Some analyst thoughts:
- BOJ’s ability to influence market is waning and it’s hard for central bank to prevent yen strength by itself, says Shusuke Yamada, a currency strategist at Bank of America’s Merrill Lynch unit in Tokyo; intervention possible at 105, but more likely at 100; yen may reach 100 per dollar this year
- Even though BOJ’s rhetoric is intensifying, USD/JPY may fall further if there are no concrete actions from central bank and finance ministry, Credit Suisse macro strategist Trang Thuy Le says; market is disappointed that 110 didn’t hold
- FX intervention is unjustifiable above 105, says Yunosuke Ikeda, head of Japan foreign-exchange research at Nomura Securities; until around 105, FX intervention is difficult because of recent G-20 meeting in Shanghai; intervention requires U.S. support
- BOJ “shock and awe” stimulus is a risk at April meeting, but any USD/JPY boost may only provide speculators with a better level to sell dollars, says Peter Redward, principal at Redward Associates; BOJ may increase monetary base to JPY100t, accelerate ETF purchases and lower interest rates by 10 bps after Governor Kuroda said Japan is ready to ease without hesitation
- Negative rates reduce buffer for Japanese investors’ risk-taking and USD/JPY’s recent drop could keep Mitsubishi UFJ Kokusai Asset Management from “aggressively” making new investments, according to Hideo Shimomura, chief fund investor in Tokyo; says USD/JPY may reach about 105 this month or in May
“The yen is being driven higher by risk aversion and by market participants testing the BOJ’s tolerance toward a stronger currency,” said Thu Lan Nguyen, a foreign-exchange strategist at Commerzbank AG in Frankfurt. “Japan doesn’t want to give the impression it’s planning to intervene given it’s hosting the next Group-of-Seven summit. There’s also a perception that it has very few measures left to aggressively ease monetary policy."
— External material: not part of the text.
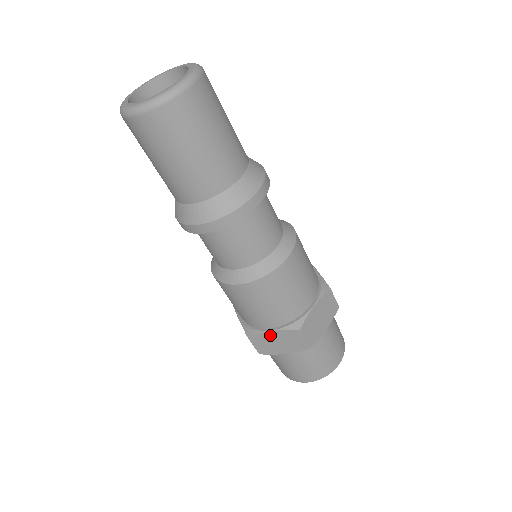
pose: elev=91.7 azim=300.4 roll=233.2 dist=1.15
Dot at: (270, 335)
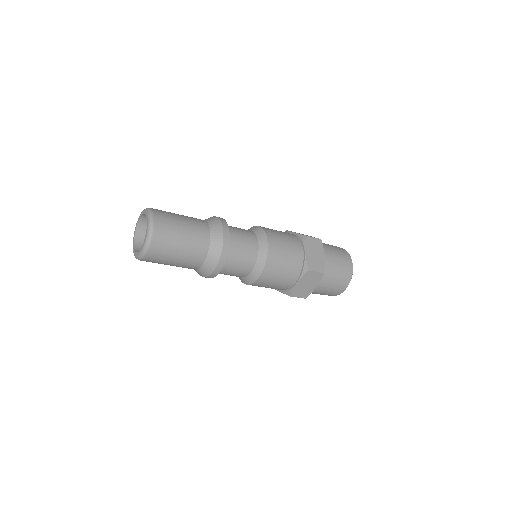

Japan’s government is watching yen movements with vigilance, Chief Cabinet Secretary Yoshihide Suga said for a third day Thursday. Excessive currency moves have a negative impact on the economy, he said.
“If Japanese officials start saying ‘will take bold action if necessary,’ then it is time to be wary of the risks of market intervention,” said Joseph Capurso, a currency strategist at Commonwealth Bank of Australia in Sydney. “In any case, history shows market intervention by the MOF via the Bank of Japan does not lead to a sustained weakening of the yen.”
For now, however, the market is roundly ignoring any words coming out of Japan, and demanding action instead.
The funny thing is that "currenct intervention" is precisely what was agreed upon at the Shanghai Accord, but for now the concern for China and its currency is far greater than that for Japan, or Europe, where the Euro is likewise soaring. As such, Draghi and Kuroda will have to last it out, unless they are willing to form a strategic splinter group of central banks in what is shaping up to be a massive round of currency warfare.
Elsewhere, the ECB did try to jawbone a little, and was "undermined after European Central Bank Vice President Vitor Constancio reiterated that policy makers will do "whatever is needed" to return inflation to target, sparking speculation that another interest-rate cut is in the cards,with the EURUSD declining from 1.450 to just under 1.40.
Equity futures did their best to ignore the move as long as possible but even they ultimately had to admit that something is cracking below the surface.
Meanwhile, the only currency that does not need central banks manipulation to preserve its value under any circumstances, gold, spiked moments ago, hitting a one week high of $1240.